With a helper, 600 square feet per day
Hammer, miter saw or circular saw, tape measure, clamps, chalk line, drill, pry bar, square, level, story pole, caulking gun, utility knife, T-bevel, tin snips, staple gun, snap-lock punch tool
Measuring, laying out a job, cutting
Apply building wrap, trim, and flashings.
Siding, trim to match (inside and outside corner posts, J-channel, starter strip, window and door starters), flashing, stainless-steel or galvanized nails, caulk
Apply building wrap and prepare the walls. Apply self-stick flashing to corners and around windows and doors and apply flashings as needed. If you live in a damp climate, consider using the rain-screen method. You may choose to install strips of felt at the studs. Snap chalk lines indicating the centers of all the studs. Use a story pole to determine where to start at the bottom; adjust the layout up or down as needed to avoid narrow slivers above or below windows and doors. (There is no need to mark for the courses; they are automatically determined when you snap the siding pieces together.) Mark the bottom of the layout all around the house if needed.
Cut an outside corner post to run from 1/2 inch below the bottom of the starter strip to the eave or gable underhang. Hold the post 1/4 inch below the underhang (so it will be 3/4 inch below the starter strip) and loosely drive a nail at the top of the top slot. Slip the post flanges behind the starter strip flanges. Drive the other nails loosely (see Step 14) into the centers of slots.
If the corner isn't long enough, cut the lower piece 1-1/2 inches longer than the distance to the bottom of the starter strip and make a splice: Cut 1 inch from the flanges of the lower piece and slide the lower piece under the upper piece by 3/4 inch. (This will leave a 1/4-inch gap in the flanges, and the post will hang 3/4 inch below the starter strip.)

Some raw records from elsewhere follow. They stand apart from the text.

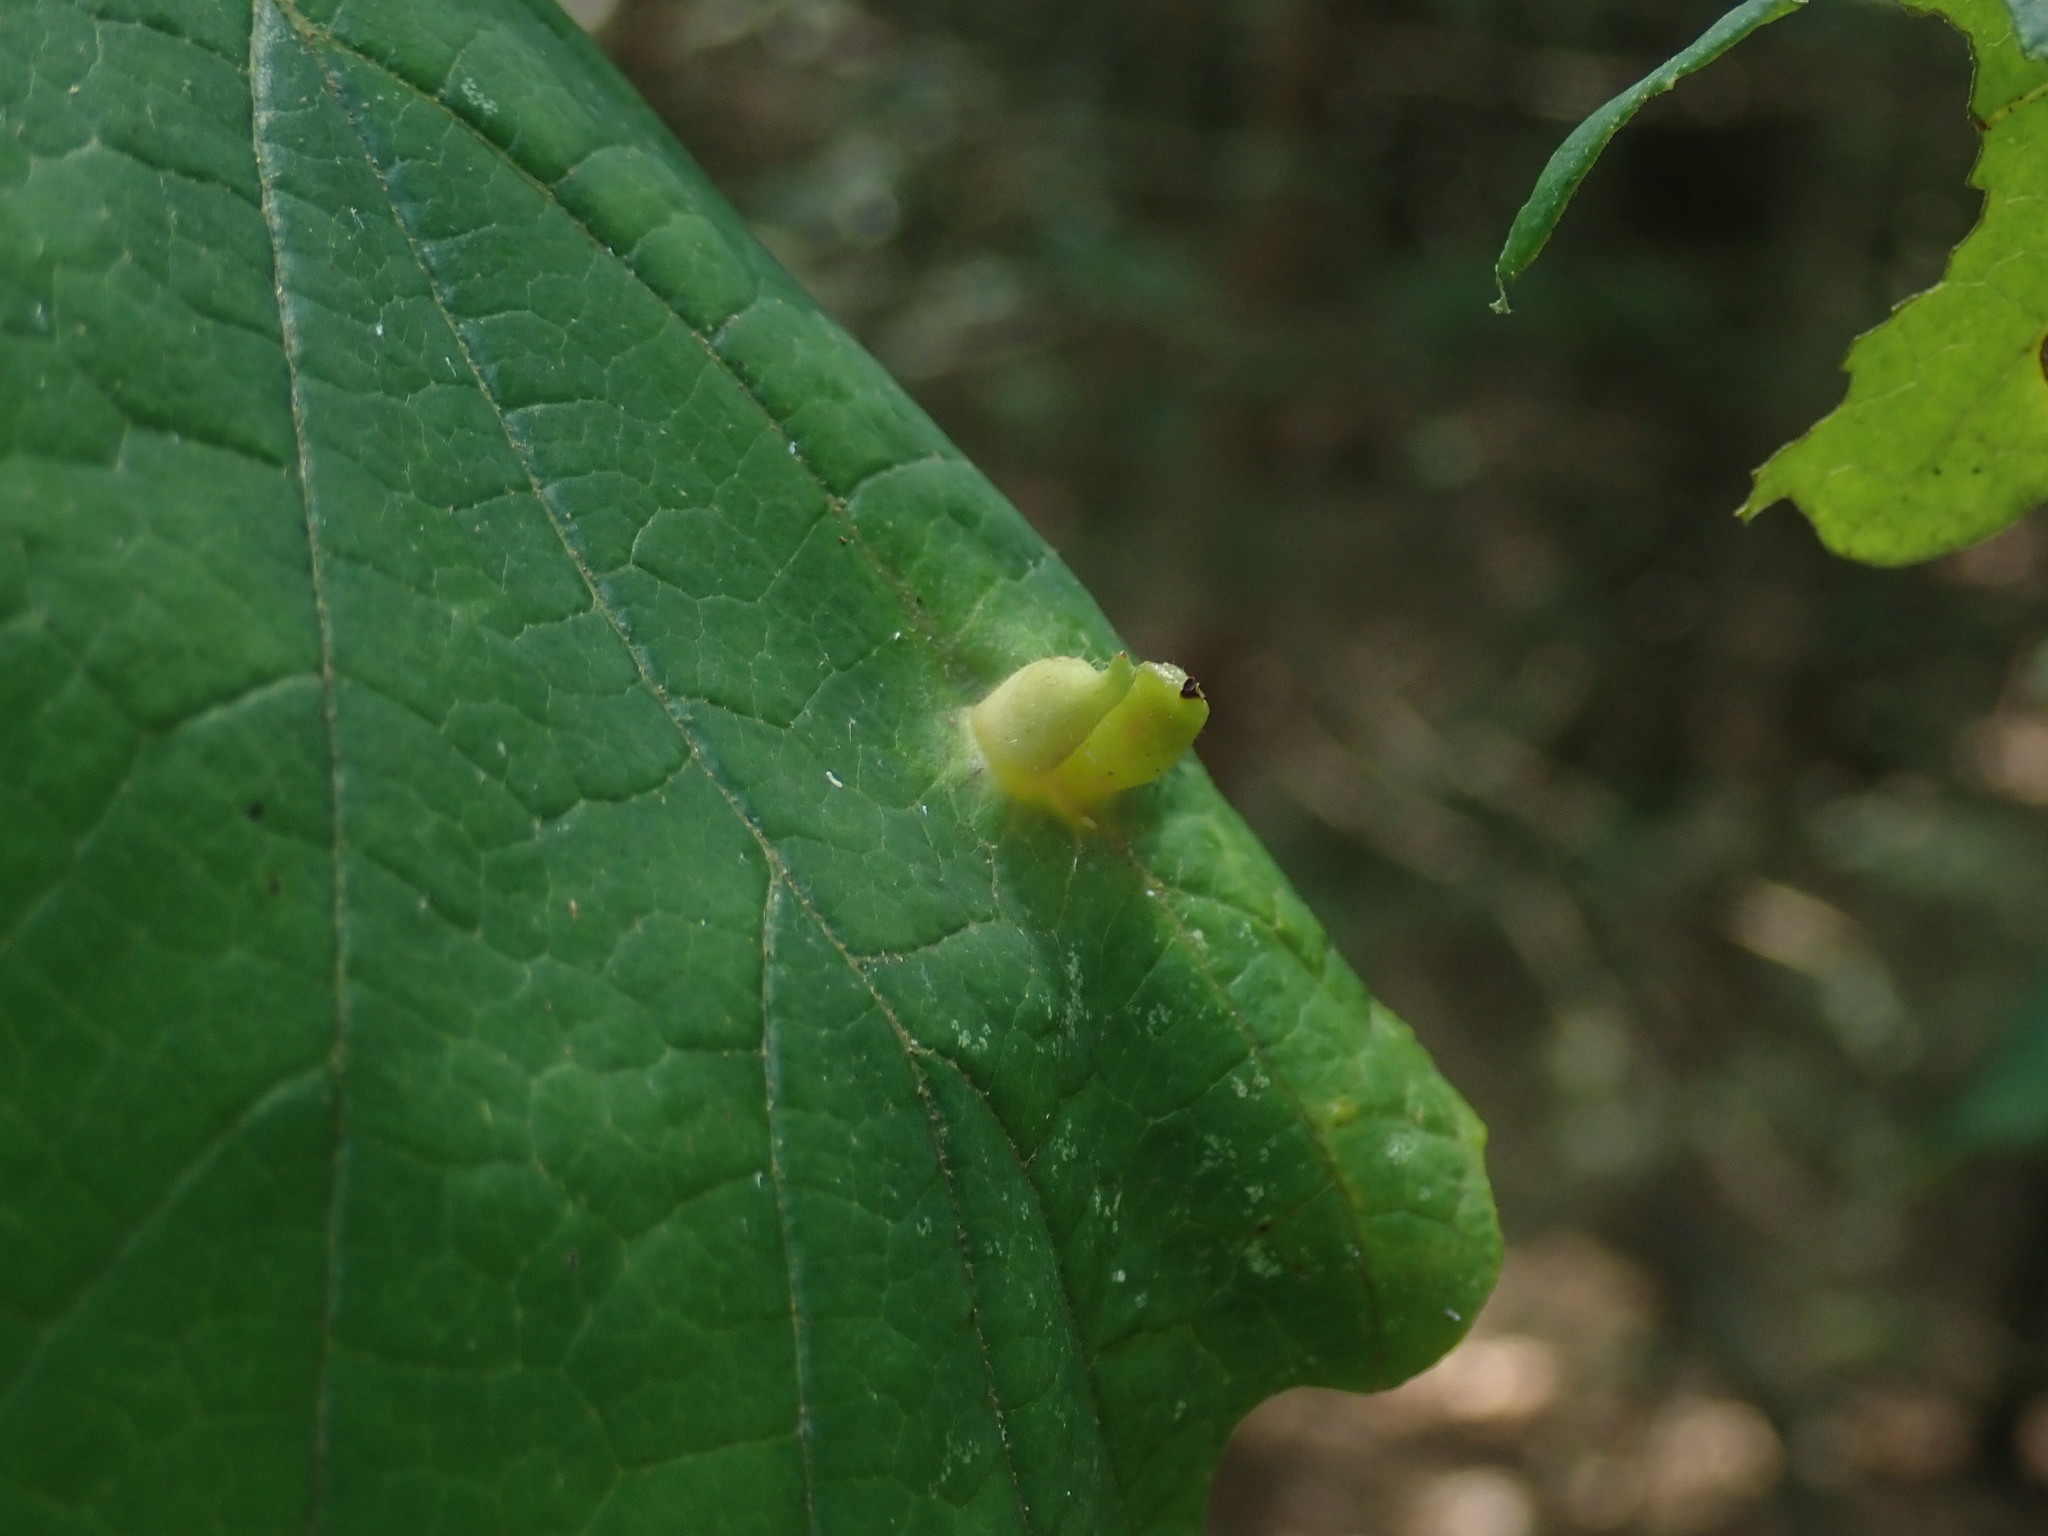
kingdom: Animalia
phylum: Arthropoda
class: Insecta
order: Hemiptera
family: Aphididae
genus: Hormaphis
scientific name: Hormaphis hamamelidis
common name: Witch-hazel cone gall aphid
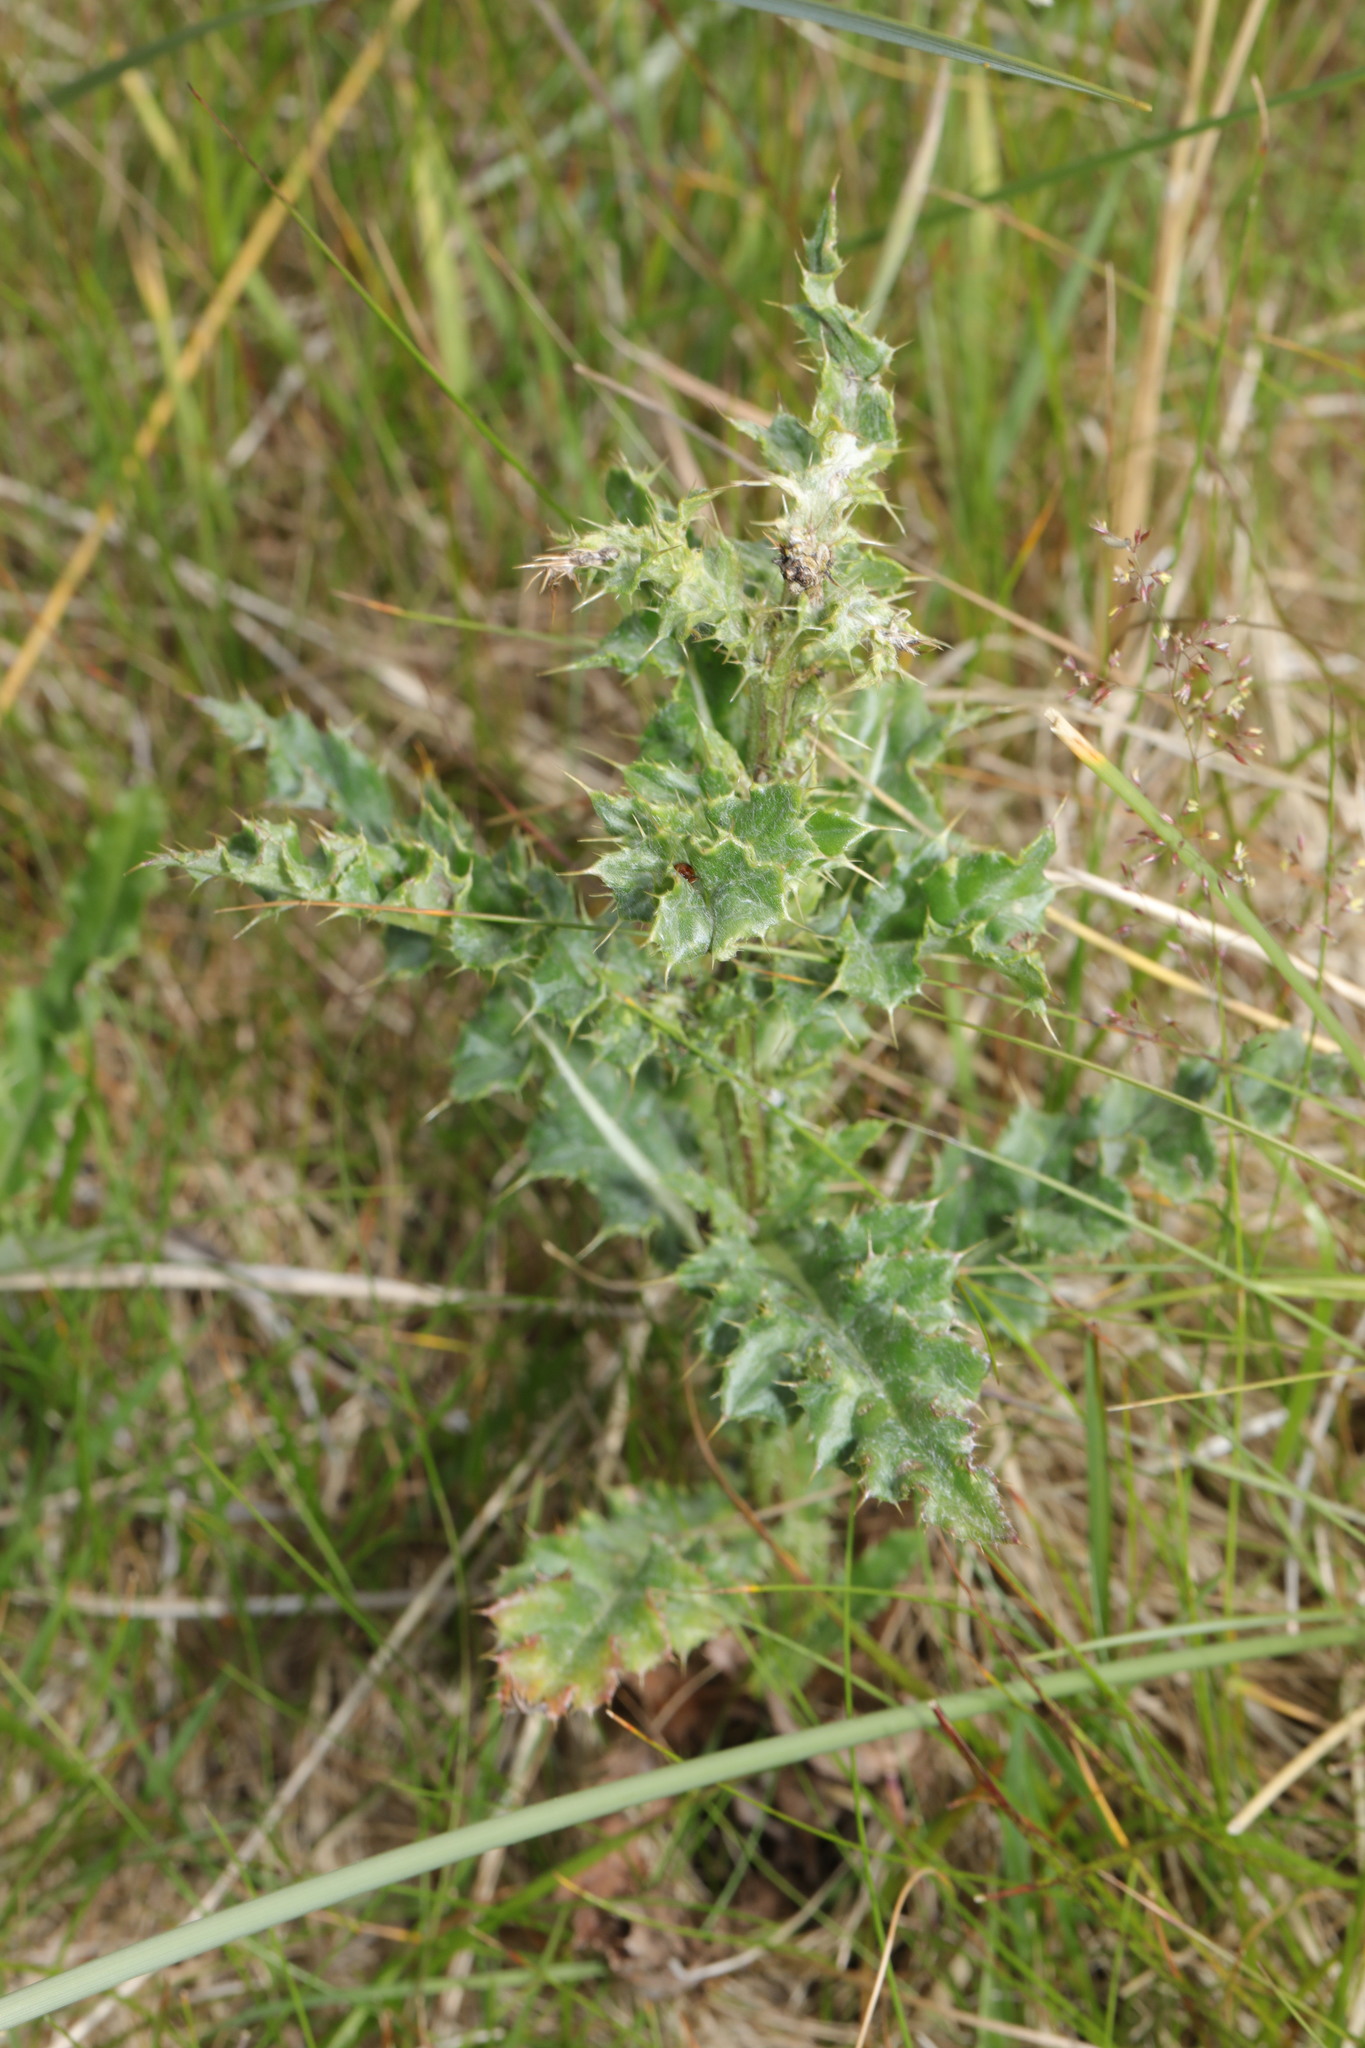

Once all the trim pieces are in place, the siding panels can go up. Cut the panels to fit loosely, with 1/4-inch gaps at the trim pieces. Slip a panel into position, then push up firmly at the bottom until it snaps onto the lower piece's flange (or the starter strip). Keep pressing and slide your hand along the bottom to ensure that the joint is secure all along its length.
When marking for cutting around a window, allow a 1/4-inch gap between the panel and the J-channel or other trim. Holding the panel in place, mark the two sides, then measure for the depth of the cutout by determining how far the panel needs to come up so it can snap into place.